Bugünkü çiftlik işimiz bezelye ekimi. Permakamp kurucularından Murat liderliğinde buğday tarlasının yanına bezelye ekimi yapılıyor. Yürüme yollarını belli edecek şekilde küçük çizgisel yarıklar açılıyor. Yine Permakamp'tan toplanan bezelye taneleri, yani tohumlarını çocuklar yerleştiriyor ve üzeri kapatılıyor. Ama iş bitmiyor. Ekili alanın işaretlenmesi de gerekiyor. Çocuklar büyük bir heyecanla "Bezelye" tabelasını hazırlıyorlar. Permakamp bir çok ailenin bir çok projeyi eş zamanlı olarak yürüttüğü bir yer. Bu açıdan koordinasyon önemli. Telefonlar ile erişilebilen dijital bir platform aracılığıyla bezelye ekilen bölgeyi diğer kurucu ailelere tanıtıyoruz.
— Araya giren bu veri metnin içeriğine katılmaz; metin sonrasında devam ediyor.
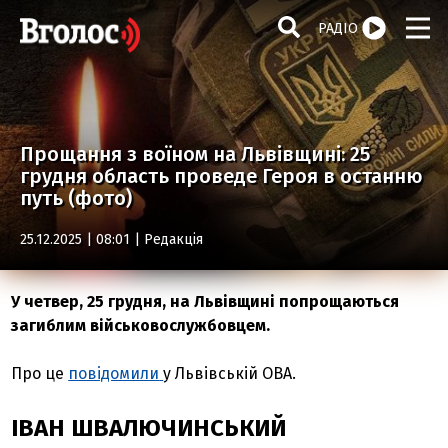
РАДІО
Прощання з воїном на Львівщині: 25
грудня область проведе Героя в останню
путь (фото)
25.12.2025 | 08:01 |
Редакція
У четвер, 25 грудня, на Львівщині попрощаються
загиблим військовослужбовцем.
Про це
повідомили
у Львівській ОВА.
ІВАН ШВАЛЮЧИНСЬКИЙ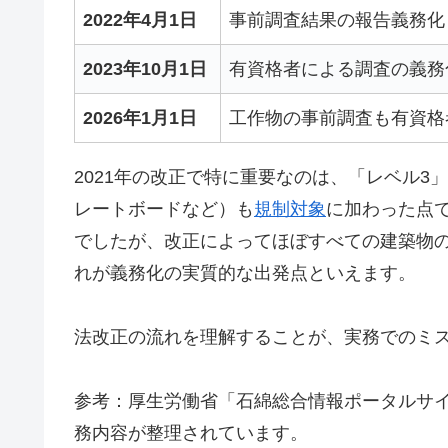
2022年4月1日
事前調査結果の報告義務化
2023年10月1日
有資格者による調査の義務
2026年1月1日
工作物の事前調査も有資格
2021年の改正で特に重要なのは、「レベル
レートボードなど）も
規制対象
に加わった点
でしたが、改正によってほぼすべての建築物
れが義務化の実質的な出発点といえます。
法改正の流れを理解することが、実務でのミ
参考：厚生労働省「石綿総合情報ポータルサ
務内容が整理されています。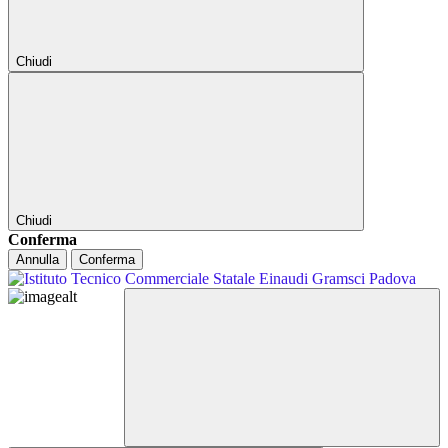
Chiudi
Chiudi
Conferma
Annulla
Conferma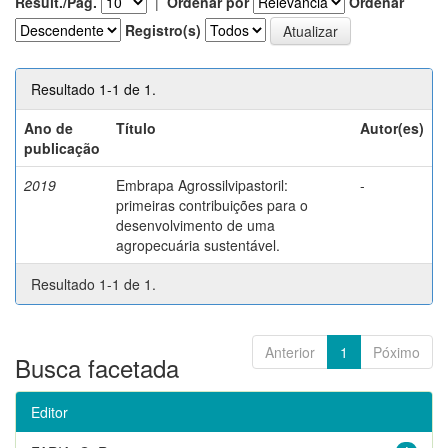
Result./Pág.
|
Ordenar por
Ordenar
Registro(s)
Resultado 1-1 de 1.
Ano de
Título
Autor(es)
publicação
2019
Embrapa Agrossilvipastoril:
-
primeiras contribuições para o
desenvolvimento de uma
agropecuária sustentável.
Resultado 1-1 de 1.
Anterior
1
Póximo
Busca facetada
Editor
"Yemek hazır!" sesini duyduğumuzda çadırlar henüz yeni kurulmuştu. Akşam yemeğinin ardından keyifli ateş başına geçiyoruz.
Mevsimin bize sunduğu bir hediye olarak akşam tatlı talı yağmur yağıyor. Çadırın içinde sadece bir kaç santimetre ötede ıslak bir doğa var. Yağmur damlalarının çadıra çarptığında çıkan ses iyileştirici. Kamp sadece çadırda kalmak, ateş yakmak değildir. Doğanın derin dünyası içerisinde bütüncül olarak bulunmak demektir. Doğanın unutulmuş köşelerinde ayak izinden başka iz bırakmadan keşiflerde bulunmaktır. Bir çocuk ancak o zaman kendisinin ve arkadaşının da doğa"nın bir parçası olduğunu farkeder. Böylelikle çocuklarımızda empati, farkındalık, dinginlik, dinlemek, duymak gelişir.
Ertesi gün yağmurlu bir sabaha uyanıyoruz. Kahvaltıyı domda yapıyoruz. Ardından yağmur sesleri eşliğinde mandalamızı.
"Yemek hazır!" sesi son kez duyuluyor ve öğle yemeği başlıyor. Okulların açık olması, ertesi gün çocukların okula gidecek olması sebebiyle aileler ayrılış hazırlıklarına daha erken başlıyor.